One orientation with the grain looked great and I used big triangles to mark how I wanted to glue up the joint…then I remembered about the big crack in the bottom of one of the boards, and I rethought things a bit…the small triangles became my permanent decision for how the joint goes together. Take your time with difficult and precious wood; you can rethink a cut several times but you can only execute it once.
One change always leads to others.…by adding an extra inch to the center of the top my new cut line (marked out using two marks with a story stick then connected by chalk line) fell directly across some of the pattern I wanted to keep.

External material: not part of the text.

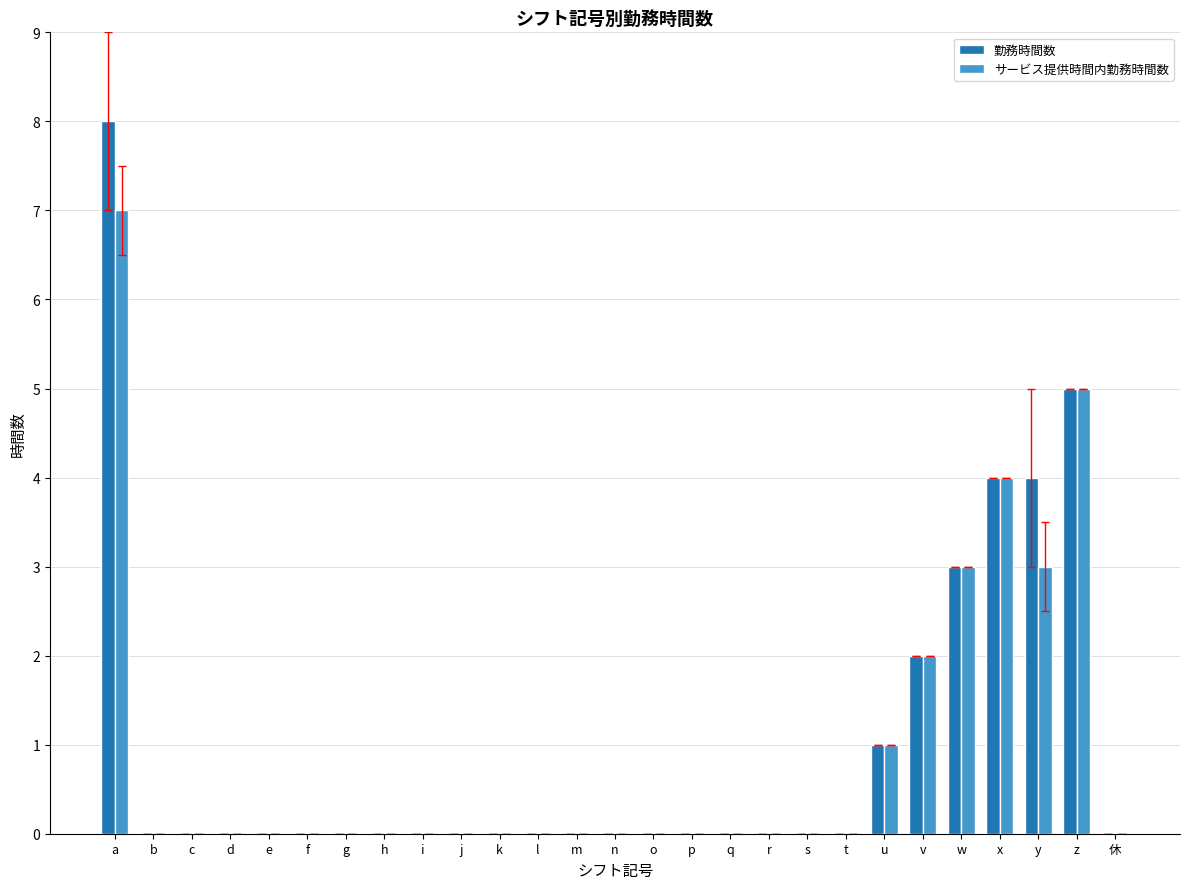

Is it true that サービス提供時間内勤務時間数 equals 0 at s?

True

I decided here that the best approach would be to decide where the front of the desktop should be to look right and to make that cut first. I had room to play around on the back end without messing up the feel of the piece. I made my rip cut and I jointed that edge…the smoke pattern falls around the left front of the top, I did this for two reasons:
1. It looks cool and it is a clue to someone looking at this piece that this is not veneer.
2. I wanted to know about how far the color goes into the wood since it has completely disappeared on the other side.
Knowing that the pattern seems to be halfway into the board gives me some confidence but I still want to be careful and not take off too much material. When gluing up panels and working them by hand you have two choices; glue up rough material and surface/square it as one piece, or square the individual boards that make up the panel and glue those together. Both ways work if you are careful of the pitfalls that they present. The later can get you into trouble if you are not very careful aligning your glue up (some people resort to using dowels in the joint to be certain). The former presents a different challenge, if the panel is not glued up “as flat as it can be glued up” you may have to remove too much material to get the wider panel flat. This is the other reason I joint the seam with the faces clamped together…it finds the flattest configuration for you.
I decided to leave the last rip cut until after the top was glued up and flattened. This is not the best habit of mine since I will have to remove a touch more material to flatten the board. It’s pretty flat to begin with so I am not too worried, and this approach lets me test fit the top on the base to see if I like the look before I am totally committed to it. The extra few inches gives me the option to make last minute changes and I can use it as means to control tearout on the back of the cut when I traverse the top.
Next stop, getting the base in order to attach to the top, flatting smoothing, and shaping the top…and a tiny bit about finishing. We are in the home stretch…keep your tools sharp.